Besides this, constantly setting higher memoryLimits just because of more persistent queues containing hundreds/thousands of pending messages together with certain offline/inactive consumer scenarios should be discussed in detail (IMHO).

2.) Persistent Adapters

We ruled out persistent adapters as the cause of the problem, because the behaviour doesn't change, if we switch different types of persistent stores (KahaDB, LevelDB, JDBC-PostgreSQL).

During the debugging sessions with KahaDB we also see regular checkpoint handling, the storage is managed as expected.

3.) Destination Policy / Expiration Check

Our problem completely disappears, if we disable caching and the expiration check, which is the actual cause of the problem.

The corresponding properties are documented and there is a nice blog article about Message Priorities with a description quite suitable for our scenario:

We simply added useCache="false" and expireMessagesPeriod="0" to the policyEntry:

<destinationPolicy>
    <policyMap>
        <policyEntries>
            <policyEntry queue=">" producerFlowControl="false" optimizedDispatch="true" memoryLimit="128mb" timeBeforeDispatchStarts="1000"
                                   useCache="false" expireMessagesPeriod="0">
                <dispatchPolicy>
                    <strictOrderDispatchPolicy />
                </dispatchPolicy>
                <pendingQueuePolicy>
                    <storeCursor />
                </pendingQueuePolicy>
            </policyEntry>
        </policyEntries>
    </policyMap>
</destinationPolicy>

The consequences are clear, if we don't use in-mem caching anymore and never check for message expiration.
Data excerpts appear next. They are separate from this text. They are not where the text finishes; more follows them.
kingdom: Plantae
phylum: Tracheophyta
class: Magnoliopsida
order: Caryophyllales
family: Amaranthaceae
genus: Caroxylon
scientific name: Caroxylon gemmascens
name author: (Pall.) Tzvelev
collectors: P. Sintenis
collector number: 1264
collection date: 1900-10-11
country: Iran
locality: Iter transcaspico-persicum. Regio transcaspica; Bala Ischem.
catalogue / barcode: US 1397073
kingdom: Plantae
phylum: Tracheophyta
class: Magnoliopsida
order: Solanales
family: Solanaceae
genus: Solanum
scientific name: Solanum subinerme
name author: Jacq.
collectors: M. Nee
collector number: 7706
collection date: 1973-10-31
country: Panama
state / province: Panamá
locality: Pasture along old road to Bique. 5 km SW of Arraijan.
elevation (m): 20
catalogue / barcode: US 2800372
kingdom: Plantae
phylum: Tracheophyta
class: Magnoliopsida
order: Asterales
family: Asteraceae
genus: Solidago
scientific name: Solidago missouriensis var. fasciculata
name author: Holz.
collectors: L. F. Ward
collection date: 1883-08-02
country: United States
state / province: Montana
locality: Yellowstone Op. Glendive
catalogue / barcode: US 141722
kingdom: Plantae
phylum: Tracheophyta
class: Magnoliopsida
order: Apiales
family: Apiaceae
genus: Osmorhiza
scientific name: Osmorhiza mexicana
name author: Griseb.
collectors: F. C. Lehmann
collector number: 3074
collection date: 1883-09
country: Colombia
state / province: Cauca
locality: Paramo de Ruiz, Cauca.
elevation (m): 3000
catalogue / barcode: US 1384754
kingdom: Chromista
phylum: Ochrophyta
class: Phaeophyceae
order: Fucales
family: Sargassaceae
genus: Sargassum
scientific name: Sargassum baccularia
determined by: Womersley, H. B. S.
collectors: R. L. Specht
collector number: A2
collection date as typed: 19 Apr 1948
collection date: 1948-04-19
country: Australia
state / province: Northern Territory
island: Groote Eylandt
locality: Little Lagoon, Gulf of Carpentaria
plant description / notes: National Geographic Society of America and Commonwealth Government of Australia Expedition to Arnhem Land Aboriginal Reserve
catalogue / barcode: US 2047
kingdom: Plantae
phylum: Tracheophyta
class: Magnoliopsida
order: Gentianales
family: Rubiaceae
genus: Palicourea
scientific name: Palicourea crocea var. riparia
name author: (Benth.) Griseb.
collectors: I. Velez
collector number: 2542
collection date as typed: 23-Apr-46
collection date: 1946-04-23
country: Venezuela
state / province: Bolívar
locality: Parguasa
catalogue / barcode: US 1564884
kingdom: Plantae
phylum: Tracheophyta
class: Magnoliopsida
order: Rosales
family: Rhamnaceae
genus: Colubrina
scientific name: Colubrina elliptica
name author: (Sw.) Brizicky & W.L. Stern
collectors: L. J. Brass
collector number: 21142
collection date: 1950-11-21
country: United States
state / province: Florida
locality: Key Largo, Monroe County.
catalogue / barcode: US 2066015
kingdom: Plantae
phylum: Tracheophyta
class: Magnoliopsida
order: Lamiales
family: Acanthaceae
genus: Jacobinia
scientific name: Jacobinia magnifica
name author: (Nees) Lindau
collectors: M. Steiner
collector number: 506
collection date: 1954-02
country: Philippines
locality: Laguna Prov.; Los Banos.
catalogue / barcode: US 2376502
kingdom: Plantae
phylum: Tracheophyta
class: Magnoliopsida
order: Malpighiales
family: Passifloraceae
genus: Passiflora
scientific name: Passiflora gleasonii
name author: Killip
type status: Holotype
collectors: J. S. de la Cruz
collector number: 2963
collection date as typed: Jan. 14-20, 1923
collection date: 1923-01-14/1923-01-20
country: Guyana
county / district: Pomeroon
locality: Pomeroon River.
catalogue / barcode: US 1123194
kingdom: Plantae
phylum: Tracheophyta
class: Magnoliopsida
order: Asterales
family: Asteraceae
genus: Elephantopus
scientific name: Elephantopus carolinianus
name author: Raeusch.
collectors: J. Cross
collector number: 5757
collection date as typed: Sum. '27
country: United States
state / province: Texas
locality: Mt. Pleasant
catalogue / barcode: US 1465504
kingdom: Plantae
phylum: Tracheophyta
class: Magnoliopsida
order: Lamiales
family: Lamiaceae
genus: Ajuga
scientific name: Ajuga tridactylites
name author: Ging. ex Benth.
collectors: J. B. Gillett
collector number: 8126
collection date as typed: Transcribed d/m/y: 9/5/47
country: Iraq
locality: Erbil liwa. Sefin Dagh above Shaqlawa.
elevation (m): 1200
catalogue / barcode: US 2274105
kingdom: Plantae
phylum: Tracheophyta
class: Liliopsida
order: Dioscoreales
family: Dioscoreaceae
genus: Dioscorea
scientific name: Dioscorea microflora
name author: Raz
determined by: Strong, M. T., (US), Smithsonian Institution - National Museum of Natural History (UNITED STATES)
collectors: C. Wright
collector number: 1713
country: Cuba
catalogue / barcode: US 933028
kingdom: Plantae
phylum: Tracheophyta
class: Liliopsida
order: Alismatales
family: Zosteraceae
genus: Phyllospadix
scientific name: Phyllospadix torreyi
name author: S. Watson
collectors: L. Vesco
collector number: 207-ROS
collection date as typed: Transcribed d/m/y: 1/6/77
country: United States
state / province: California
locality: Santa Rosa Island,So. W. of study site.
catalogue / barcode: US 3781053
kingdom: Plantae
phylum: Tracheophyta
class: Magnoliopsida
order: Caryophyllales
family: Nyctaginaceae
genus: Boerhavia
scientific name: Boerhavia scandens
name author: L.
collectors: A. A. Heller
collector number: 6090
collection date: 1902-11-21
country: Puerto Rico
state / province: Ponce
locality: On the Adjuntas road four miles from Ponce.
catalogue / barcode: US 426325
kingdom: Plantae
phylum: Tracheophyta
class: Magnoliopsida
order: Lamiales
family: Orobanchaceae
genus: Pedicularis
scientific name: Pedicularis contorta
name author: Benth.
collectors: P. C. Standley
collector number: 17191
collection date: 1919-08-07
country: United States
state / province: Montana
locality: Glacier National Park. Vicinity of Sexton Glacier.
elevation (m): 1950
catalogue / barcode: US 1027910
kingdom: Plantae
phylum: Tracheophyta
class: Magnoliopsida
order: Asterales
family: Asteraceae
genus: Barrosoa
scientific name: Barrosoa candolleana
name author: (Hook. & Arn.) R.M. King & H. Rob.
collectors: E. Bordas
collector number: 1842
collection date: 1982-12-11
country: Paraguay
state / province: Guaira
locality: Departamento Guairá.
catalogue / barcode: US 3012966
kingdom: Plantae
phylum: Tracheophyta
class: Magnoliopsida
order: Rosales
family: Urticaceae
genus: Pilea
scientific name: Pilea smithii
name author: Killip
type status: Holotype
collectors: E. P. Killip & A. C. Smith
For we neither use message expiration nor message priorities and the current message dispatching is fast enough for us, this trade-off is acceptable regarding given system limitations.

One should also think about well-defined prefetch limits for memory consumption during specific workflows. Message sizes in our scenario can be 2 Bytes up to approx. 100 KB, so more individual policyEntries and client consumer configurations could be helpful to optimize system behaviour concerning performance and memory usage (see http://activemq.apache.org/per-destination-policies.html).

2
On

I had a similar issue and ActiveMQ is not really designed to be a "database"; messages must flow through ActiveMQ and for these long-term storage I'd recommend using a database or exchange files using FTP.

I'd also recommend using producerFlowControl="true" so if ActiveMQ is not able to process messages, it will slow down the producer.